EXERCISE DIRECTIONS:
Transcribe the extracted text of every item below, line for line, without changing anything. Leave the pictures out of your answer.

Page images and extracted text:
*** Begin section ***
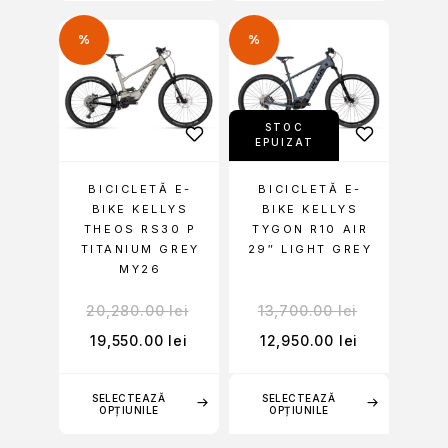
%
%
STOC
EPUIZAT
BICICLETĂ E-
BICICLETĂ E-
BIKE KELLYS
BIKE KELLYS
THEOS RS30 P
TYGON R10 AIR
TITANIUM GREY
29″ LIGHT GREY
MY26
20,280.00
lei
13,700.00
lei
19,550.00
lei
12,950.00
lei
SELECTEAZĂ
SELECTEAZĂ
OPȚIUNILE
OPȚIUNILE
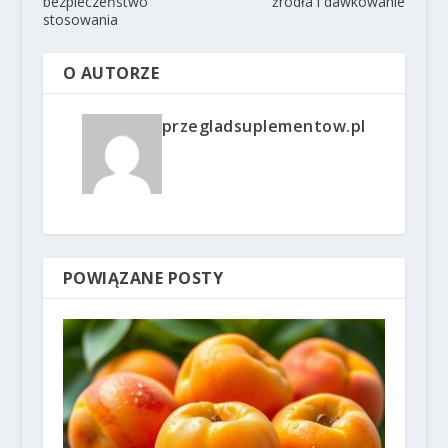
bezpieczeństwo
źródła i dawkowanie
stosowania
O AUTORZE
przegladsuplementow.pl
POWIĄZANE POSTY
*** End section ***
ANSWER SPACE:
%
%
STOC
EPUIZAT
BICICLETĂ E-
BICICLETĂ E-
BIKE KELLYS
BIKE KELLYS
THEOS RS30 P
TYGON R10 AIR
TITANIUM GREY
29″ LIGHT GREY
MY26
20,280.00
lei
13,700.00
lei
19,550.00
lei
12,950.00
lei
SELECTEAZĂ
SELECTEAZĂ
OPȚIUNILE
OPȚIUNILE
bezpieczeństwo
źródła i dawkowanie
stosowania
O AUTORZE
przegladsuplementow.pl
POWIĄZANE POSTY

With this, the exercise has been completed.